A certa altura do caminho a comitiva foi alcançada por uma comitiva do rei, com ordem de matar o Menino e algemar seus pais; porém Nossa Senhora, com os seus rogos e lágrimas conseguiu abrandar o centurião que comandava; e deu-lhe de presente, o burro.

Depois a Virgem Maria e S. José, com muito custo, lá foram empurrando o carro onde ia dormindo, muito sossegado, o Menino Jesus. E foram andando... andando... andando...

A escolta já ia seguir seu caminho, de volta, porém parou, porque o burro tinha-se empacado... Embalde o centurião chicoteou o animal; depois bateu-lhe com o pau da lança; depois com a bainha do espadão; nada!... o burro, sempre empacado!...

Os soldados todos, um por um, espancaram-no: o burro, sempre empacado!...

Todos os soldados juntos e ao mesmo tempo, espancaram-no; o burro sempre empacado!...

Então o centurião ficou furioso, dizendo-se enganado pela Virgem, que lhe dera tão ruim animal.
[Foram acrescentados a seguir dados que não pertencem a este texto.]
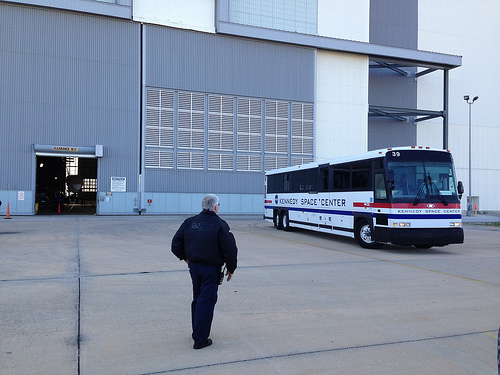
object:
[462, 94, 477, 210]
pole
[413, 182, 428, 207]
windshield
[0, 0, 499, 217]
building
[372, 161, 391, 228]
door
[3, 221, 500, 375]
ground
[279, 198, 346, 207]
words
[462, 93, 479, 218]
light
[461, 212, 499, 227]
sidewalk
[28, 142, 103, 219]
garage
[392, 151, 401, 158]
number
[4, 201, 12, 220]
cone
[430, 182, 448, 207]
windshield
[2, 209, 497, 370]
parking lot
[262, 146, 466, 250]
bus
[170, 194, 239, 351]
bus driver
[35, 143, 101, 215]
opening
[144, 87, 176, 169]
window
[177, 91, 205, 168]
window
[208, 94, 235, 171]
window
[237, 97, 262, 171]
window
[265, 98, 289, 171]
window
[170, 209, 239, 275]
jacket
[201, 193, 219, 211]
hair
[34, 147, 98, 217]
door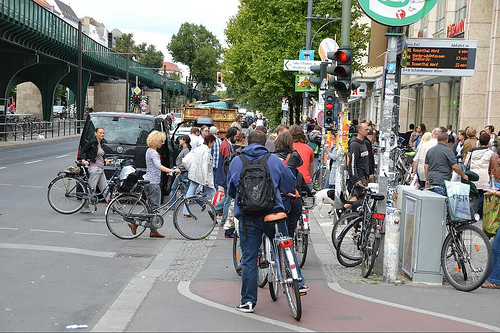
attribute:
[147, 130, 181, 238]
woman — walking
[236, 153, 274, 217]
backpack — black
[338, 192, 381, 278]
bike — leaning, pink, blue, orange, parked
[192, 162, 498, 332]
sidewalk — gray, crowded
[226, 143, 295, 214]
sweatshirt — blue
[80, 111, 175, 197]
car — black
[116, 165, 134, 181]
dog — white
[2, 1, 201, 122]
bridge — green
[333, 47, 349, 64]
light — red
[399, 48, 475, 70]
sign — black, green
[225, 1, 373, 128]
tree — brown, large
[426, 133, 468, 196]
man — old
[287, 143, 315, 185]
shirt — red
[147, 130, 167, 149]
hair — blonde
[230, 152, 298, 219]
person — sitting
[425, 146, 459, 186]
shirt — grey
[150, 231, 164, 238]
boot — brown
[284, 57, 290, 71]
arrow — blue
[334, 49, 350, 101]
traffic light — red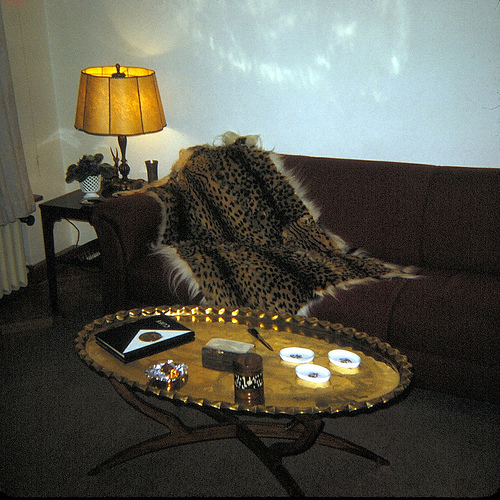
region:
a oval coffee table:
[76, 300, 414, 421]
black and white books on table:
[96, 310, 191, 360]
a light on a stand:
[75, 60, 165, 197]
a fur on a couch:
[160, 130, 405, 305]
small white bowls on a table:
[280, 340, 365, 402]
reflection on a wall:
[236, 10, 421, 117]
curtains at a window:
[0, 85, 40, 300]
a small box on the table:
[201, 332, 246, 372]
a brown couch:
[90, 165, 497, 296]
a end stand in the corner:
[41, 162, 124, 319]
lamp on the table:
[62, 60, 149, 187]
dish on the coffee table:
[324, 345, 361, 372]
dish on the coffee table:
[289, 366, 328, 384]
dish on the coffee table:
[278, 343, 318, 360]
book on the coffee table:
[101, 320, 191, 354]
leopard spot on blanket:
[266, 180, 273, 190]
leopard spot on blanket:
[268, 285, 279, 299]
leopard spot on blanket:
[207, 284, 221, 296]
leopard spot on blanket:
[185, 271, 199, 283]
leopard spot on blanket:
[280, 291, 290, 303]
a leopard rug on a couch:
[122, 136, 408, 321]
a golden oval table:
[73, 304, 413, 497]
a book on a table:
[96, 312, 195, 360]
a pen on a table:
[246, 323, 271, 352]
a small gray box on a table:
[202, 335, 254, 373]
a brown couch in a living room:
[88, 149, 498, 401]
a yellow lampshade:
[74, 65, 165, 138]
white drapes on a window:
[1, 14, 37, 223]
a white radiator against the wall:
[1, 221, 33, 296]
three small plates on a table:
[281, 344, 358, 381]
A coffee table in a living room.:
[66, 302, 432, 495]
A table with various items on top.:
[65, 300, 410, 495]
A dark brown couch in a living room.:
[85, 136, 492, 402]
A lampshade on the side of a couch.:
[75, 60, 168, 197]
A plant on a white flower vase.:
[61, 152, 106, 201]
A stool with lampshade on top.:
[37, 61, 168, 314]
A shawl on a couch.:
[127, 124, 412, 329]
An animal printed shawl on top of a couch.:
[139, 132, 422, 329]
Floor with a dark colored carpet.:
[3, 267, 488, 498]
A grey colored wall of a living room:
[48, 4, 498, 199]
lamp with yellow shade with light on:
[74, 63, 168, 138]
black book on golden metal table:
[94, 313, 191, 361]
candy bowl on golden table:
[146, 359, 191, 390]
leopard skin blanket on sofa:
[164, 137, 352, 298]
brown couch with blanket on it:
[317, 159, 431, 289]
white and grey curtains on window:
[5, 122, 26, 289]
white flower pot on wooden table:
[71, 152, 110, 202]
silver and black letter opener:
[243, 320, 275, 350]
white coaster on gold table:
[327, 346, 361, 373]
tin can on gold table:
[232, 352, 267, 402]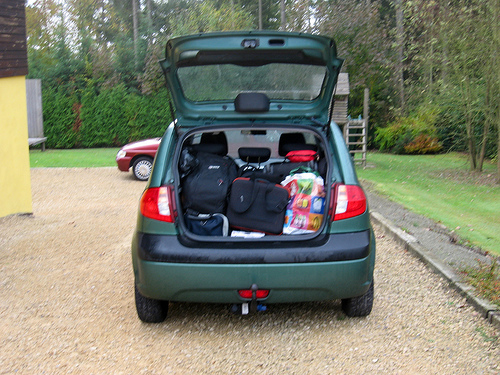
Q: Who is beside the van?
A: No one.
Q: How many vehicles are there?
A: Two.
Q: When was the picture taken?
A: Daytime.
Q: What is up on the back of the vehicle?
A: Door.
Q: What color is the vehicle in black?
A: Green.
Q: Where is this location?
A: Driveway.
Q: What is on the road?
A: Gravel.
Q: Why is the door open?
A: To unload.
E resolveu perseguir e prender os fugitivos, para seu castigo.

A Virgem e S. José não viram o que atrás deles se passava, somente ouviam o rumor das pancadas que os soldados davam no burro e as blasfêmias do centurião... E assustados, apuravam as forças, empurrando o carrinho.

Então o Menino Jesus acordou-se e teve fome; mas com muito cansaço e sofrimentos, o seio de Maria não apojou...

Ele chorava, de pesar... e o Menino pegou a chorar, de fome...

Nisto apareceu uma mulita e Nossa Senhora disse-lhe:

— Mulita, se tens filhos, dá-me uma gota do leite para o meu filho!...

E a mulita parou-se e deu a gota de leite; mas era muito pouco e o Menino continuou chorando, com fome...

Nossa Senhora chorou de pesar e tornou a dizer:

— Mulita, chama tuas filhas, para cada uma dar uma gota de leite para o meu filho!...

— Senhora Virgem, respondeu a mulita, minha ninhada é grande, porém nele as filhas são poucas...

E chamou as suas poucas filhas, e cada uma deu uma gota de leite para acalmar a fome do Menino, que calou-se, farto.

Depois cada mulitinha tomou seu rumo, no deserto; só ficou a mulita mãe, acompanhando.

Quando iam já muito longe, avistaram a escolta que vinha em sua perseguição; e à frente, ameaçador, o centurião!...

Então a Virgem, muito aflita, disse:

— Mulita, dá-me a tua força, para puxar o carro do meu filho!...

E a mulita puxou; mas era tão pouca sua força, que o carro quase nada adiantava.

E a escolta cada vez mais perto!...

E Nossa Senhora chorou, de medo, e tornou a dizer:

— Mulita, chama os teus filhos, para darem a sua força e correrem, puxando o carro do meu filho!...

— Senhora Virgem, respondeu a mulita, a minha ninhada é grande, porém nela os filhos são poucos...

E chamou os seus poucos filhos, que começaram a correr, puxando o carrinho, do Menino Jesus...

E a escolta cada vez mais perto!...

Mas o carro, agora puxado pelos filhos da mulita ia sempre andando depressa.

Mas os cavalos são maiores que as mulitas e por isso vencem mais terreno... e já a escolta estava perto... perto..., quando levantou- se um medonho temporal de areia, que obrigou e o centurião a dispersarem-se entre gritos de raiva...

Então, quando viram que o Menino estava salvo, cada mulitanho tomou seu rumo no deserto; só ficou a mulita mãe, acompanhando.

Então Nossa Senhora tornou a dizer:

— Mulita, em memória das gotas de leite das tuas filhas, em memória da força dos teus filhos, deste dia em diante, de cada vez que deres ninhada, será sempre ou só de fêmeas ou só de machos!...

E a mulita respondeu:

— Pois que assim seja a vossa vontade, Senhora Virgem! Porém eu peço que ordeneis que o mesmo seja para a minha boa comadre, a tatua...

— Pois será, também!

Então a mulita tomou seu rumo, no deserto, e foi levar a nova a sua comadre tatua, que ficou muito contente...

O argumento destas duas lendas — 5, 6 — está desenvolvido baseado na tradição longínqua, e é de notar a acomodação bizarra dos elementos do seu entrecho.